Student behavior that is disorderly, immature, or uncivil may not be intentionally rude. Teachers and students tend to see these behaviors differently. Boice (2000) discovered from his studies in actual classrooms that incivilities may be a two-way street and the patterns may be set from the first day. Faculty and students see different behaviors as uncivil. Both students and faculty dislike students conversing so loudly that the teacher cannot be heard, students confronting teachers with sarcastic comments, and the classroom “terrorist”. Students, but not faculty, dislike if the teacher is distant and uncaring, gives pop quizzes, arrives late or cancels class, or if the instructor allows a student to taunt or belittle other class members with no intervention. Teachers, but not students, dislike it if students are reluctant to participate, are unprepared, demand make-ups or extended deadlines, or students arrive late or leave early obtrusively. Boice observed that students tend to commit a few incivilities on the first day of class; depending on the reaction of the instructor, the incivilities will increase or lessen.
Instructor Behaviors to Avoid Incivilities
Knowing that an instructor’s own behaviors can reduce or prevent incivilities, what can be done besides an engaging lesson plan? According to Middendorf and McNary (2011) an instructor who wants to prevent incivilities should smile and make eye contact, move around the room and amongst the students, give full consideration to student spoken responses in class, use humor when possible (a stress reliever for all), and make encouraging comments to individuals and the class as a whole. There are also behaviors an instructor should avoid. An instructor should NOT point out and apologize for their own mistakes, humiliate students, accept weak answers, nor allow students to interrupt, challenge, or complain during class. Such behaviors indicate a lack of confidence that will signal to students that incivilities may be allowed.
For any uncivil student behavior, an instructor should not ignore it hoping it will go away or laugh off inappropriate comments or behavior. By acknowledging the problem right away instead of hoping things will just settle down (They don’t!), the effective instructor gives him or herself time to deal with the problem. The instructor may make an appointment to see the student at another time. Maybe he or she will use the chain of command or use some of the campus resources listed below. This may call for better class session planning or having one’s class videotaped and reviewed using the Classroom Authority Rubric. The main thing is to consider the possibility that something the instructor is doing in class is contributing to the problem.
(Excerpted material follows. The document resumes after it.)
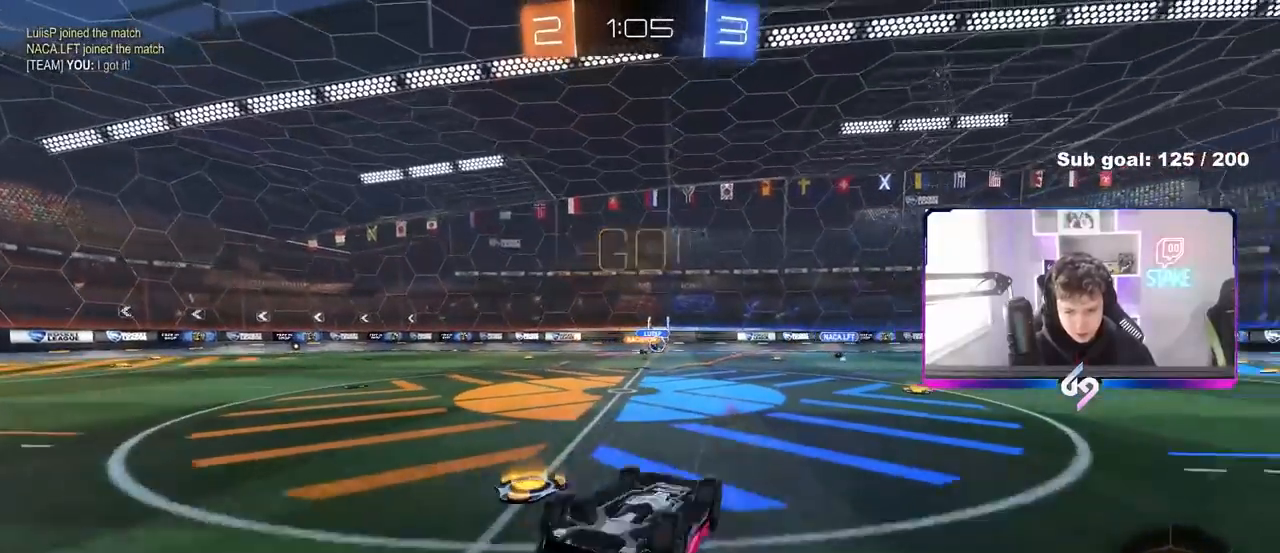
{"keys": [], "mouse": [], "mouse_move": "still", "events": [[183, "w", "up"], [333, "a", "down"], [417, "a", "up"]]}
Assisting Emotionally Troubled Students
Should a student show signs of serious emotional problems, or if a student makes comments in classes or in writing that give concern about mental health issues, the student should be referred to Counseling and Psychological Services at 855-5711. AIs should consult with a supervising professor first.
Boice, R. (2000). Advice for new faculty members : nihil nimus / Robert Boice. Boston : Allyn and Bacon
Middendorf, J. & McNary, E. (2011). Development of a classroom authority observation rubric. College Teaching, 59, 129-134.